You’re in the driver’s seat
As parents we can help our children see the silver lining in the clouds and steer them toward a more balanced outlook. Heidi Smith Luedtke, Ph.D., personality psychologist and author of “Detachment Parenting: 33 Ways to Keep Your Cool When Kids Melt Down,” says, “Kids need to see that negative emotions are short lived. They can get dragged farther into the negative if we let them.” Our goal as parents is to teach them that bad things happen but they can handle them appropriately. Luedtke suggests redirecting kids to more optimistic views while still acknowledging that they had a negative experience. “Empathize and ask them how they handled the situation.”
One of the special joys of being around children is that they live in the moment. If that is a negative moment, take the opportunity to teach them how not to get stuck in this negativity. Luedtke says giving them a time perspective is important. “When you are in it, think and talk about what the consequences will be in 10 minutes, 10 days.” Remind them this will not impact their life long term and that tomorrow can be a better day.
Like two peas in a pod
Can you still help your child see the silver lining if you happen to feel the same way? Absolutely. Luedtke says this is a gift because it offers you insight into how your child feels. Whether you lean toward the positive or negative, recognize that you are modeling the ability to see a silver lining to your children from the time they are born. Our children are always watching us and listening to our self-talk.
Moms like Laurie Fisher-Zottman use this to their advantage. “When we are the ones getting gloomy, it’s a powerful opportunity to show our kid how to handle those emotions. I make comments to my little one all the time like, ‘Grr! It feels like nothing is working today. What can I do? I know. I can take a big breath and try something different. I can figure this out.’”
Keep your child’s age in mind when you react to his or her emotional outbursts; you cannot reason with a two-year-old who is in the middle of a tantrum. Just like us, young children can gain a better perspective on events after they are over, when they are not “in the heat of the moment.” Luedtke recommends physically coming down to their level, absorbing their feelings and giving them a long hug. Try “saying less and hugging more,” says Luedtke. That strategy works for all ages.
Pass-on the positive
Developing your child’s optimism can make them more resilient. Although it will not happen overnight, Luedtke says fostering a positive outlook will “encourage self confidence and an ability to roll with the punches.”

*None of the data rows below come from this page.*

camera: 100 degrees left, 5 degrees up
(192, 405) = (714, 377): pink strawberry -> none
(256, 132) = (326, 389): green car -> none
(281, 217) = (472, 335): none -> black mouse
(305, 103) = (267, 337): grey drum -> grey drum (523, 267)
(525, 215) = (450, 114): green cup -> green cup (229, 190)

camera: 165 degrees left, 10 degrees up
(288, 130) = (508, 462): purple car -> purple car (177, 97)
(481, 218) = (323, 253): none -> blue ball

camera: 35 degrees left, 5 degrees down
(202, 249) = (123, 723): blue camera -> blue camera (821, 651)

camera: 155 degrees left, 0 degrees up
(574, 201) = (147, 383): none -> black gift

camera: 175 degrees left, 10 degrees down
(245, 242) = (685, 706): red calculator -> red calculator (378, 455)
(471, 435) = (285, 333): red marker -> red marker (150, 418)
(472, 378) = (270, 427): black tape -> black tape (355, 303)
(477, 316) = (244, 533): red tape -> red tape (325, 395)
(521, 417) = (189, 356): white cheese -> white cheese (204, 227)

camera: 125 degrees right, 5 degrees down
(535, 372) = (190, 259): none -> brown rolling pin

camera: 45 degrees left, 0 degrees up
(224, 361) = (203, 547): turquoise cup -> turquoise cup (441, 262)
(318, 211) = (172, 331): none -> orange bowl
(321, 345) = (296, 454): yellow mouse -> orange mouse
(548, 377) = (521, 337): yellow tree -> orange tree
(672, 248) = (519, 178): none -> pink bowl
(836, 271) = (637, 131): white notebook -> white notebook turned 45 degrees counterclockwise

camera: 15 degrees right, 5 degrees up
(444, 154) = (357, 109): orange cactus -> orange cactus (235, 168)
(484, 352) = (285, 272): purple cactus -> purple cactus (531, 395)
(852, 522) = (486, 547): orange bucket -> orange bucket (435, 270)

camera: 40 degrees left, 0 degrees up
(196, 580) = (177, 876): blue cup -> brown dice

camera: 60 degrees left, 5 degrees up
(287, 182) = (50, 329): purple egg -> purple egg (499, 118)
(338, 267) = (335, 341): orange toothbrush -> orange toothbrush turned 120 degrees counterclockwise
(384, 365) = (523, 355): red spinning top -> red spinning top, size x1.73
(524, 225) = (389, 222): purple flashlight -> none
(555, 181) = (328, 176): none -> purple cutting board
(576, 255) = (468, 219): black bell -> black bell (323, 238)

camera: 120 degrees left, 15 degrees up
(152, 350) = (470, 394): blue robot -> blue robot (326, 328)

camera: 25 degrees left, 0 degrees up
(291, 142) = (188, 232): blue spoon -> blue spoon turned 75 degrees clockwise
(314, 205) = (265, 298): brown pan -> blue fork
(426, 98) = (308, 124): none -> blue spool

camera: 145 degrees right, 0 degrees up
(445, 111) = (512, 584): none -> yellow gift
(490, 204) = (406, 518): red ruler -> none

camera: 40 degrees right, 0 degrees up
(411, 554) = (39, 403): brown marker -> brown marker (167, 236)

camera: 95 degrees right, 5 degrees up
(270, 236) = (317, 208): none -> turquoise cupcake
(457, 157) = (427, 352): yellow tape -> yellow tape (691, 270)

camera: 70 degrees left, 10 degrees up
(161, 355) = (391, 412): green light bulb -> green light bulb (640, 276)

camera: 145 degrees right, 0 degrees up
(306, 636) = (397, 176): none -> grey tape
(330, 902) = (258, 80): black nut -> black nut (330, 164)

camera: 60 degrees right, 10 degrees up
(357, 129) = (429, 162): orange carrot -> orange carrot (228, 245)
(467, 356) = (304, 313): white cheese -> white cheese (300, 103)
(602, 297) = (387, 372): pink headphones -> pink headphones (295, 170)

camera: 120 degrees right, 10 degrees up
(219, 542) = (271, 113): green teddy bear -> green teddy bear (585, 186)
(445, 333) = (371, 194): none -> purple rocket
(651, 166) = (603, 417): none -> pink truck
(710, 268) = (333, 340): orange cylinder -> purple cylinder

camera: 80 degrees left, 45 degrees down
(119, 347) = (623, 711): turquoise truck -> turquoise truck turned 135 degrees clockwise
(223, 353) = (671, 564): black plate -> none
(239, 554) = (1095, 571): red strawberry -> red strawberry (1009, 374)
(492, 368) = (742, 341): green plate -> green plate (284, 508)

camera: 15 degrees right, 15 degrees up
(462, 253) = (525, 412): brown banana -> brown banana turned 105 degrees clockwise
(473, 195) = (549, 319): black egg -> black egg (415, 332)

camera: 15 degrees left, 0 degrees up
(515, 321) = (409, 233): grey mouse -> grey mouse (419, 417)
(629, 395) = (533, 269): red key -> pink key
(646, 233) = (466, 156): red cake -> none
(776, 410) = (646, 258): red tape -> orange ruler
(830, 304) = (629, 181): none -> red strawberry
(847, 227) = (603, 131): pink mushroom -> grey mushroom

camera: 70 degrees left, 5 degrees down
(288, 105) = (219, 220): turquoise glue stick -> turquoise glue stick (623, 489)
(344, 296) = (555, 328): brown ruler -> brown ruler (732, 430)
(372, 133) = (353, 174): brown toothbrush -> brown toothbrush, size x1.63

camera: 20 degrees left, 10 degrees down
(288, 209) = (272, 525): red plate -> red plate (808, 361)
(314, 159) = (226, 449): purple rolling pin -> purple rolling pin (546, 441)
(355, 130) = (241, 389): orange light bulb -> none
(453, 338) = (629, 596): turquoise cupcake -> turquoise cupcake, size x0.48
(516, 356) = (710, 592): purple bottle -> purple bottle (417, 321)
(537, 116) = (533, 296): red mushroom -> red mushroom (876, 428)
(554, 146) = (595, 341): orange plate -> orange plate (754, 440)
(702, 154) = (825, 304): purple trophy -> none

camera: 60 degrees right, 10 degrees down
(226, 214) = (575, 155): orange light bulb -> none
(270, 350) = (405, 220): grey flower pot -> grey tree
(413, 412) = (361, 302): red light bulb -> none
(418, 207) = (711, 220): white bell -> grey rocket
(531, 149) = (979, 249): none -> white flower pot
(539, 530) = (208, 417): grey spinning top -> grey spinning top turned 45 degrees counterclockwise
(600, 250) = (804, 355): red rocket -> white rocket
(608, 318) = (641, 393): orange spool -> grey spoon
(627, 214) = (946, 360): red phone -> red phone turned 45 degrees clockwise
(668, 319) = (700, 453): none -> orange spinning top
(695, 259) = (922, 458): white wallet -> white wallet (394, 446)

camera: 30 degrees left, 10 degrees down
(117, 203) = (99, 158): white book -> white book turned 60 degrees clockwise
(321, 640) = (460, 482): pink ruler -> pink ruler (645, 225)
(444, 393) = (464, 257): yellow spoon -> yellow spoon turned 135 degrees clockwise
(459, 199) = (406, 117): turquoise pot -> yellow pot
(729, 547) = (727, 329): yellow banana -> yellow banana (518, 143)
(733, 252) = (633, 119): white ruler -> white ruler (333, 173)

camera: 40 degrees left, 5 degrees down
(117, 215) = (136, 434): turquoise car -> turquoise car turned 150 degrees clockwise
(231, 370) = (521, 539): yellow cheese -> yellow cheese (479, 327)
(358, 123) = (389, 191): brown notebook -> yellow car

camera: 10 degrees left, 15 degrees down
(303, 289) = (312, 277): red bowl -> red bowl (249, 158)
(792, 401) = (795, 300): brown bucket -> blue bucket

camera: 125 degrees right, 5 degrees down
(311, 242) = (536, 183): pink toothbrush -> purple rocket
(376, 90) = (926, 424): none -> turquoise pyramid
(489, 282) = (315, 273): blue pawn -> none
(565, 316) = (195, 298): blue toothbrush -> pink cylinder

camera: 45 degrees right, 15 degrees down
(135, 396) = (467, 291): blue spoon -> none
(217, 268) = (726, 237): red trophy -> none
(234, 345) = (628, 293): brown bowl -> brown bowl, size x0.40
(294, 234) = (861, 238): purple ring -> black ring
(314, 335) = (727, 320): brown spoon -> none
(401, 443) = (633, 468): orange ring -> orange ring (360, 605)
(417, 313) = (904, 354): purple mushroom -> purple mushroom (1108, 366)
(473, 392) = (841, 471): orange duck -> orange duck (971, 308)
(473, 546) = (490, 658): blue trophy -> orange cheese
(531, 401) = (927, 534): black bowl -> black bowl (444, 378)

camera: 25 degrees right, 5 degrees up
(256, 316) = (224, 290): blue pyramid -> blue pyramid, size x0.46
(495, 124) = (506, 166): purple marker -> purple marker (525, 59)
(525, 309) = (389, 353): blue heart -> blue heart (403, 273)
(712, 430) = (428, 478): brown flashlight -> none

Kelly Knuckle encourages positive self-talk with her son. “I interrupt him when he talks negatively about himself or his ability and encourage him to stop and think of three things he likes about himself or does well. I also reward or reinforce whenever he finds the silver lining himself or talks in a positive way.”
Use your powers of observation to help your child carry skills and learning from one situation to another. “Remind [him] of all those things they’ve done that are similar and help them bring that learning forward,” advises Luedtke.
With practice and thoughtfulness, both you and your child can find the silver linings in those everyday situations that are less than perfect. Learning opportunities abound.